— Алекс, у тебя сейчас встал? — в ее голосе было и смущение, и интерес.
— Да: У меня на тебя всегда: — Я тут осекся и замолк.
— Я тебе нравлюсь, да? Я итак знаю. А ты: уже: ну: ты кого-нибудь уже: сношал? — она заинтересованно посмотрела на меня.
— Ну да: было один раз. С Нелькой: на физре прошлой зимой.
— А я вот думала, признаешься или нет. Мне Нелька как-то случайно проболталась. А ты: дрочишь?
— А что? — удивился я, ее вопрос сбил меня с толку.
— Ну просто интересно:
— А ты?
— Если это назвать так, то да: Ну я про: в общем тру себе пальчиками и ладошкой.
— Вот так? — я, задрав ей подол платья спереди прижал свою ладонь сквозь ее трусики к ее промежности и пошевелил ей там пальчиками.
— Ну примерно, — она нехотя оттолкнула мою руку от своих трусиков, — ладно пошли, а то нас уже в свете последнего фонаря видно будет.
До конца улицы мы шли молча, держась за руки. От фонаря до ее дома было еще семь домов. Ее дом был предпоследний. МЫ подошли к калитке, и я остановился, обычно вечерние провожалки на этом заканчивались. Сейчас мне явно не хотелось уходить. Я по ее бегающему взгляду понял, что и ей этого не хотелось.
— Зайдешь? Чай со вкусными печеньками попьем, хочешь поужинаешь? — пригласила она.
— Ну если только чаю: — и мы засмеялись.
Как только мы вошли с крыльца на террасу, я тут же прижал ее к стене спиной и снова прильнул губами к ее губам. Рукам я дал немного воли. Левой рукой я стал мять ее груди, правой в наглую задрав подол платья, засунул ей в трусы сзади и мял ее попу. Она выпустила мою рубаху спереди, расстегнула ее и засунув руки под нее гладила меня по спине и животу. Я прижался своим членом к ней.
Она снова взяла себя в руки. Вытащила мою руку из своих трусов, и отодвинула другую мою руку себе за спину. Я замер, глядя ей в глаза. Свет пробивающийся из-за занавески между прихожей и террасой приятно подсвечивал ее возбужденное лицо. Ее грызло сомнение, как быть, что сделать: Мой член рвался наружу, и его защемлял ремень брюк. Я расстегнул ремень.
— Не бойся, мне просто давит. — успокоил я Ольку.

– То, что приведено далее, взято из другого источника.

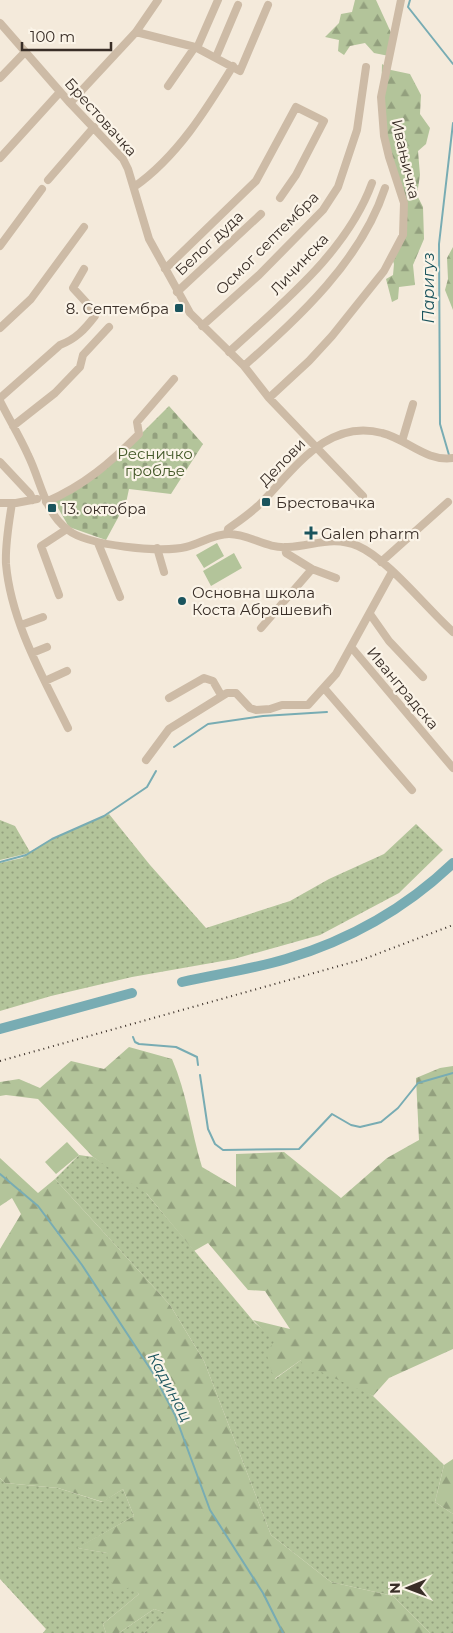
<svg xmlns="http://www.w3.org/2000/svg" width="453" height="1633" viewBox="0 0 453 1633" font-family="Montserrat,sans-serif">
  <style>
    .green { fill: url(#green-dots) }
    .forest { fill: url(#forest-firs) }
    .cemetery { fill: url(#cemetery-stones) }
    .pitch { fill: #b3c49a }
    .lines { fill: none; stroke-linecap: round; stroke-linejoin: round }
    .stream { stroke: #78acb3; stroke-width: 2 }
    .river { stroke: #78acb3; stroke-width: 10 }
    .minor { stroke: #cdbba6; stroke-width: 8 }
    .rail { stroke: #392e27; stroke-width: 2; stroke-dasharray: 1 4; stroke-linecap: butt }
    .poi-dot { fill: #1a545d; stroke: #fbf4e8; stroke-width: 2 }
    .labels { text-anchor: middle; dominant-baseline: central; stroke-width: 4.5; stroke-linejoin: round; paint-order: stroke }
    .street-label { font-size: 15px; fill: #392e27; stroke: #fbf4e8 }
    .poi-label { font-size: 15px; fill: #392e27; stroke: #fbf4e8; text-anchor: start }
    .park-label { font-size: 15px; fill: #445929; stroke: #fbf4e8 }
    .water-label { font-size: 16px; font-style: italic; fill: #1a545d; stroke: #fbf4e8 }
  </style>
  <defs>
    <pattern id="green-dots" width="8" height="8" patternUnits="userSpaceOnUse" patternTransform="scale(1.25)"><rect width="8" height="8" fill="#b3c49a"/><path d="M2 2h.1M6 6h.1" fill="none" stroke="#93a07e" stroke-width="1.8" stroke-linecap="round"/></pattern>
    <pattern id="forest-firs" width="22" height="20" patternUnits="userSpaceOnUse" patternTransform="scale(1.25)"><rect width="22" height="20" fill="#b3c49a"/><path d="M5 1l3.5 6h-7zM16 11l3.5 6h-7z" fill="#93a07e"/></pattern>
    <pattern id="cemetery-stones" width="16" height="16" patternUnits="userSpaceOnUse" patternTransform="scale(1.25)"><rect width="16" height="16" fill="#b3c49a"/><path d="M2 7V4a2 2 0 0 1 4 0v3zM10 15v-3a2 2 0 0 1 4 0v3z" fill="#93a07e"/></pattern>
  </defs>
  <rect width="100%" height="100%" fill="#f4eadb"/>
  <path class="green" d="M109,814L150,865L206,928L290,901L329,879L384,854L416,824L443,850L399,893L320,935L234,959L132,977L51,996L0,1011V863L22,858L29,853L0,860V820L15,826L30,852L52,839Z
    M79,1155L93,1157L141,1187L255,1323L279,1343L275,1379L301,1360L327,1368L373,1396L444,1465L435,1502L453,1514V1633H430L393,1596L331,1582L271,1535L204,1361L170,1305L55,1179Z
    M0,1478L5,1483L58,1488L102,1502L123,1489L134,1516L78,1548L107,1553L139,1594L103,1624L106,1633H43L46,1629L0,1579Z
    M154,1609L167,1613L144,1633H119Z"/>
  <path class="forest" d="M355,0H376L393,37L389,56L374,53L365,43L350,46L344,55L338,51L339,40L325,37L339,23L341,14L352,12Z
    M382,64L391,70L410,74L421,95L420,114L430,128L426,144L418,151L420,175L417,195L423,207L424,239L413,265L415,285L399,287L398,299L392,302L386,279L393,275L394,264L392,258C414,219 396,196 389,157C383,126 381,95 382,64Z
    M453,247V310L445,290L448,279L447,258Z
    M129,1047L172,1059C187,1093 191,1131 202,1167L236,1187V1154L284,1152L341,1198L387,1158L419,1140L416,1078L440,1068L453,1066V1349L389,1378L373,1396L319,1371L305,1374L301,1360L274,1379L266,1352L274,1342L253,1320L290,1329L265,1291L248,1290L208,1243L194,1251L147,1194L93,1157L38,1099L6,1095L0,1096V1082L19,1079L40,1088L71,1061L104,1069Z
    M0,1158L38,1193L55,1179L170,1305L204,1361L271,1535L331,1582L393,1596L430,1633H144L166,1613L154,1609L119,1633H106L103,1624L139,1594L131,1587L113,1593L107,1553L77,1548L134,1516L123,1489L103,1502L58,1488L5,1483L0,1478V1249L21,1214L12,1198L0,1206Z
    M453,1459V1514L435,1502L444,1465Z"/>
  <path class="cemetery" d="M169,406L203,444L171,494L129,489L126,503L106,540L69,527L54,501L109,466Z"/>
  <path class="pitch" d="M217,543L224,556L204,568L196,555Z
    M234,553L242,568L211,586L203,571Z
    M67,1142L79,1155L56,1174L45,1162Z"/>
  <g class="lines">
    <path class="stream" d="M410,0L408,7L453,64
      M449,455L440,424L439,244L453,123
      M174,747L208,724L263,716L327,712
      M0,862L26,855L52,839L104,816L147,787L156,771
      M133,1037L135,1042L139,1044L176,1047L197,1057L198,1065
      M200,1075L208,1129L215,1144L223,1150L299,1149L332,1114L351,1125L360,1127L381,1122L398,1108L418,1083L453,1073
      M0,1174L38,1206L82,1265L153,1373L175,1415L210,1510L263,1593L283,1633"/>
    <path class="river" d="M182,982C217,974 253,969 286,959C349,940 406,908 453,863
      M0,1029L132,993"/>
    <path class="minor" d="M0,23L70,103L123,159L128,169L149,239L190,313L244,366L269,398L363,496
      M136,32L195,47L240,71L268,5
      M197,48L218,0
      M216,57L238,5
      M0,78L25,52
      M168,86L195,47
      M70,103L136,32L158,0
      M0,158L60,92
      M48,180L94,127
      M134,187C177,157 206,110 233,66
      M0,246L42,189
      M165,269L256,181L296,107L324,121L296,175L280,198
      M177,292L261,214
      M202,326L259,275L323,210L338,187L357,130L366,67
      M0,328L31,299L84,227
      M229,352C282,303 347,252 372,183
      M244,366C300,316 361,261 385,188
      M0,398L60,345C76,339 85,329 95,316L94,311L73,288L84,269
      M269,398L309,361L332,336L384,271L403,235L404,203L389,157L384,136L381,97L401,0
      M0,401C9,419 20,437 28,455C41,481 44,512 68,530C88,546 162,553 186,547C201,543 214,534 229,534C250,534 266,549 288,547C313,546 333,535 358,546C388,559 427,609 453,632
      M13,426L55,393L80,367L83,355L109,327
      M402,441L413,404
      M0,462L30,494L33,500
      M46,502C85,485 110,463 139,434L137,422L174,379
      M0,503H16L37,499
      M12,503C9,523 5,544 6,564C11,622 43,677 68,728
      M227,534L228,529C239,521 251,513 261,503C294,470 327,418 382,433C407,439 426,462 453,458
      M98,543L120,597
      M285,547L286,553L312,569L336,578
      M157,548L164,572
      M381,562L448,502
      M59,595L41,546L67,529
      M370,614L389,641L423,677
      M21,625L43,617
      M261,628L312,569
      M352,648L453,768
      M32,653L47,647
      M45,681L67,671
      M324,688L412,790
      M169,698L204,678L213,681L221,695
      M146,760L169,729L227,693H236L250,708L256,710L270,709L282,705H308L336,674L392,572"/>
    <path class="rail" d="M0,1061L364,959L453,925"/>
  </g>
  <g class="poi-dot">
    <rect x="174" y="303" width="10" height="10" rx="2.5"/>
    <rect x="261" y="497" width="10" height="10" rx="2.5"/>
    <rect x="47" y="503" width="10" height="10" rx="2.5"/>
    <path d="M308.5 525.5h5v5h5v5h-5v5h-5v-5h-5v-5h5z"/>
    <circle cx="182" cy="601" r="5"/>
  </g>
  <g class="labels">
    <g class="street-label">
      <text transform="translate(101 117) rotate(48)">Брестовачка</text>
      <text transform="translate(406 159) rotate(77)">Ивањичка</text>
      <text transform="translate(209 243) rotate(-43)">Белог дуда</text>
      <text transform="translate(267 243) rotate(-45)">Осмог септембра</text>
      <text transform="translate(299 264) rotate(-47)">Личинска</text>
      <text transform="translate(282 462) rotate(-46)">Делови</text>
      <text transform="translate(403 688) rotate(50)">Иванградска</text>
    </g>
    <g class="poi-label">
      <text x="169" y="308" text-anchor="end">8. Септембра</text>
      <text x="276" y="502">Брестовачка</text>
      <text x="62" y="508">13. октобра</text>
      <text x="321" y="533">Galen pharm</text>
      <text x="192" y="592">Основна школа<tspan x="192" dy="17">Коста Абрашевић</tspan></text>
    </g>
    <g class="park-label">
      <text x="155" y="453">Ресничко<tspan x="155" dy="17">гробље</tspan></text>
    </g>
    <g class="water-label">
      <text transform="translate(428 288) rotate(-90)">Паригуз</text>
      <text transform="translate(170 1387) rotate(62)">Кадинац</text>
    </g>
  </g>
  <g transform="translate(408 1588) rotate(269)" stroke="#fbf4e8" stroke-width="4" paint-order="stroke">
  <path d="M0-4L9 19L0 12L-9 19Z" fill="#392e27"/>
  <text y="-8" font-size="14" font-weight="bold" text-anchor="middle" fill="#392e27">N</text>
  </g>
  <path d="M22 42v8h89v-8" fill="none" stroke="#392e27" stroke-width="2.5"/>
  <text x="30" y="42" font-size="15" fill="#392e27" stroke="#fbf4e8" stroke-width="4" paint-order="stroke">100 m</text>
</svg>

— Я и не боюсь, — она расстегнула пуговицы на брюках и ширинке, — ты дрочишь вот так, — она схватила ствол сквозь ткань трусов и начала водить вверх — вниз.
— Почти, — невозмутимо ответил я. — А ты вот так? — я снова задрал ей подол и положил ей руку на лобок, но уже засунув ее под резинку трусов, и начала гладить там тоже вверх — вниз.

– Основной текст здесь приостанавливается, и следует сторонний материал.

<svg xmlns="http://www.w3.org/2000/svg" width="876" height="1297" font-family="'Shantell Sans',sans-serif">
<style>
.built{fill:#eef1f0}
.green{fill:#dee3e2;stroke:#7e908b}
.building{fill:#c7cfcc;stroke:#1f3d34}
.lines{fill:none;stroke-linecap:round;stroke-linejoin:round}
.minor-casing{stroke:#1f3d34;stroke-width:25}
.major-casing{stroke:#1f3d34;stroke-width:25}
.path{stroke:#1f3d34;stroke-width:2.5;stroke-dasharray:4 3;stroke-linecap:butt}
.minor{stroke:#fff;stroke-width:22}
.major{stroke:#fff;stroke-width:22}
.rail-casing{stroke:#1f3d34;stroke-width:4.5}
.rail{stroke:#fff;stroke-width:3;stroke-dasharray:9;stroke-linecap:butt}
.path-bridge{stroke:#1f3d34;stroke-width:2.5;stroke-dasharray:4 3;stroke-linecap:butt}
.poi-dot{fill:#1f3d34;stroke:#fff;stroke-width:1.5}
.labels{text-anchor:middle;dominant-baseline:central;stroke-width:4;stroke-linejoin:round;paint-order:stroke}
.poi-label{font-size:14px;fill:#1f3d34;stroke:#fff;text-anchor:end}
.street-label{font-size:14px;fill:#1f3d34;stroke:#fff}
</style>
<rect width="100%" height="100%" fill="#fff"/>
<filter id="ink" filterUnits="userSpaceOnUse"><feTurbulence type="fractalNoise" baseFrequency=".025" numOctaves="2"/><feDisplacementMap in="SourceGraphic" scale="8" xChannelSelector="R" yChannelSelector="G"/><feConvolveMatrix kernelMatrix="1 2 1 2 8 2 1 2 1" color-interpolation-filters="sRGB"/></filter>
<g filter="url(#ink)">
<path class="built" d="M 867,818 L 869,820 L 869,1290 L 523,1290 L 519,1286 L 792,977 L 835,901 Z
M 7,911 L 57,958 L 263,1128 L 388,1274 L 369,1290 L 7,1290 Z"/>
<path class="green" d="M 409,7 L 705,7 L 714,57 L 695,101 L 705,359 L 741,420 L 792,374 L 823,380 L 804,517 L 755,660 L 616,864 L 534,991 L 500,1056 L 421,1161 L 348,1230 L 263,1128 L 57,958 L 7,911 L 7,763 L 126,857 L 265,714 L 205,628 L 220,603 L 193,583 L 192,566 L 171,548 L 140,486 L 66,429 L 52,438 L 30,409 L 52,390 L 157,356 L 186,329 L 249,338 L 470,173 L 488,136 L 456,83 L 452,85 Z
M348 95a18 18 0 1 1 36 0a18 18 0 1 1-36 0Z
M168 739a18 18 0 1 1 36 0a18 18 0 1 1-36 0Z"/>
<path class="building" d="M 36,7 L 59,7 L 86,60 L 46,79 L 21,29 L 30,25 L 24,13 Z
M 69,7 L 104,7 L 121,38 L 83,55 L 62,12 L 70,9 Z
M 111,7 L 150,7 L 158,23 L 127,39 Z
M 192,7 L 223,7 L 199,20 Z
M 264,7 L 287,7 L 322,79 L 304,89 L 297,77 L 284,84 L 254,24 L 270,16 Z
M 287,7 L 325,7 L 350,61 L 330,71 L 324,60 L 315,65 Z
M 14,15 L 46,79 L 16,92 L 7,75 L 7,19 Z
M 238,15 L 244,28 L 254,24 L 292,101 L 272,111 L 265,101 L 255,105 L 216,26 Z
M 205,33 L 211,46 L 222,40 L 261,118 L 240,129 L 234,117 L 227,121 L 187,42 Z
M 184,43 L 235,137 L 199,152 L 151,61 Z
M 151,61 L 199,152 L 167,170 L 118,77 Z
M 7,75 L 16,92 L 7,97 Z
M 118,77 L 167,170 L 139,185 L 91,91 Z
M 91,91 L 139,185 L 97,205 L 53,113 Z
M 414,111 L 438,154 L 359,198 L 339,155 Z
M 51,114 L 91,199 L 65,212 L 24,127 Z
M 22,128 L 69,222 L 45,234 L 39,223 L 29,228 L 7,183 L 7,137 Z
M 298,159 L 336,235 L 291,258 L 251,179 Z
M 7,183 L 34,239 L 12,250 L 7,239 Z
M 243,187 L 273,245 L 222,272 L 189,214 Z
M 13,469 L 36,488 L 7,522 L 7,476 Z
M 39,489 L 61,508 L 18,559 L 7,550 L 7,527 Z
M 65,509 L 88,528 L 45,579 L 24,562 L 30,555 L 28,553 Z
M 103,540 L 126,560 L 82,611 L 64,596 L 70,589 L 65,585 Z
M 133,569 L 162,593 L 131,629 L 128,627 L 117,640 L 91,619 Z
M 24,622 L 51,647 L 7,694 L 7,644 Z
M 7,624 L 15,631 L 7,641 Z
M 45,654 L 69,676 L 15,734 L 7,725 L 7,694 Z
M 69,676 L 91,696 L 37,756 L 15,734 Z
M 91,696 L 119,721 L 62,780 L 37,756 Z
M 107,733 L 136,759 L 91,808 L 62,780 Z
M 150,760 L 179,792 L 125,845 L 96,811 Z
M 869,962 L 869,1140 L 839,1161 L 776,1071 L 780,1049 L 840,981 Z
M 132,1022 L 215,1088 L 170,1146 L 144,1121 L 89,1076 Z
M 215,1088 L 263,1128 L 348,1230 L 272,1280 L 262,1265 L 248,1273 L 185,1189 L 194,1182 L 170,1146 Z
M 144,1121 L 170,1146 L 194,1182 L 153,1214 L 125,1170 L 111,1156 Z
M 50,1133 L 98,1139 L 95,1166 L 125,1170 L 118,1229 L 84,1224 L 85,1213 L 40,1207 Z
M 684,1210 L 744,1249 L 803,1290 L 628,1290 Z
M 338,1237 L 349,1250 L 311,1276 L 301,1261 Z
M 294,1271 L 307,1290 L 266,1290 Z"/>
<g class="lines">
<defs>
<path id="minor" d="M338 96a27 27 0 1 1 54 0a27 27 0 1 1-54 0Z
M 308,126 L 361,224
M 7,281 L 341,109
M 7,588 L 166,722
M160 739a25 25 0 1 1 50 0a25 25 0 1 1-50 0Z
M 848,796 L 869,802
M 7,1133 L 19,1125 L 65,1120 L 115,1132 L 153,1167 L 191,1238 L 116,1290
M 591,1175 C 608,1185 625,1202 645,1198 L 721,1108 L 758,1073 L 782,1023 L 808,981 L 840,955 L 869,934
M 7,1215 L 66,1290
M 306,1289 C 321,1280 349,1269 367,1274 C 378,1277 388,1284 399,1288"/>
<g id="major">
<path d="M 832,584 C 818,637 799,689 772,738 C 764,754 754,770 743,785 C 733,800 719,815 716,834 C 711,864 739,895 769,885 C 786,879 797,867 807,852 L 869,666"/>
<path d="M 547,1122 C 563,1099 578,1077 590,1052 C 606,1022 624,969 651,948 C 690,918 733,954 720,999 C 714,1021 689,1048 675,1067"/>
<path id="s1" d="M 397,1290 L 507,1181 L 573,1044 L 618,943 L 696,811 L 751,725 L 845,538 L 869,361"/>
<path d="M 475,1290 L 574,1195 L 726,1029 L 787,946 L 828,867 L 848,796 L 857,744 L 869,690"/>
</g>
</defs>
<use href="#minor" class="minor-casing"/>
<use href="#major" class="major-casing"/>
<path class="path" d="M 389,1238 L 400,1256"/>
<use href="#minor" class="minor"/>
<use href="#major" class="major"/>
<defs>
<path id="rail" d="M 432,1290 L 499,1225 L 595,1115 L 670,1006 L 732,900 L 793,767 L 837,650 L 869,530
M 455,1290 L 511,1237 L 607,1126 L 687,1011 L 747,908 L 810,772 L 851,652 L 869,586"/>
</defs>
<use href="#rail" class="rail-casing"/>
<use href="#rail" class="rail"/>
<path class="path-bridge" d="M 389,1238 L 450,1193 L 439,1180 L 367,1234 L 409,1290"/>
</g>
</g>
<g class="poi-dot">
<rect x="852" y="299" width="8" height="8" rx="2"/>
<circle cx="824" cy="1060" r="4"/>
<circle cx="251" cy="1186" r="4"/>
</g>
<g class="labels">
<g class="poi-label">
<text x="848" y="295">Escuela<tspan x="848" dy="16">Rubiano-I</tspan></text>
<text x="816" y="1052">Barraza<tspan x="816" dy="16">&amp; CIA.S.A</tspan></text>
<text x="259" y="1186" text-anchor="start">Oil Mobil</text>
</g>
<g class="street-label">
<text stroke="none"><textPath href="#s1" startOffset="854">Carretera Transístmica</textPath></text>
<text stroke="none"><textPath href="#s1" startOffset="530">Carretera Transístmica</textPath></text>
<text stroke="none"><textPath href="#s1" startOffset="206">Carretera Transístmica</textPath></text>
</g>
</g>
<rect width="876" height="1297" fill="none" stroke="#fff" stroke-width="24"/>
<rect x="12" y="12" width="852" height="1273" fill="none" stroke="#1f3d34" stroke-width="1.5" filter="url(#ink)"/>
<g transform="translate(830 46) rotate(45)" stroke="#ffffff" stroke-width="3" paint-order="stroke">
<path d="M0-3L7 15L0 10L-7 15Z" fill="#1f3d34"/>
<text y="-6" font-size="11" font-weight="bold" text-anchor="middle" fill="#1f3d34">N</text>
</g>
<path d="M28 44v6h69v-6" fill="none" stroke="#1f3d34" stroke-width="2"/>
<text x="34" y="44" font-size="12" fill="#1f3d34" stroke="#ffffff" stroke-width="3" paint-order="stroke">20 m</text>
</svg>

— Да: — простонала она, — не надо: не торопись. — но мою руку не убрала.
Мы с ней одновременно остановили свои движения руками, но рук с места не убрали.
— Пошли в дом, — она вырвалась из моих объятий и вошла внутрь дома.
Я пошел за ней. Она прошла через большую комнату кухню-столовую в переднюю часть дома. Только в прихожей горел дежурный свет. В передней части дома она прошла в дальнюю комнату, и когда я туда вошел за ней, она уже успела снять с себя платье.
— Чтобы не мять его, — будто в оправдание сказала она.
Окошко в комнате было занавешено, и глаза привыкли к этой темени не сразу. Она стояла в ожидании — что я буду делать. Когда глаза привыкли к темноте, я увидел очертания ее лифчика, выделяющегося на фоне ее загорелой кожи. Внизу была светлая полоска белых трусиков. Я стоял и честно говоря не мог понять, что делать, до куда она позволит дойти.
— Хочешь подрочить на меня? — неожиданно спросила она. И стащила с меня рубашку.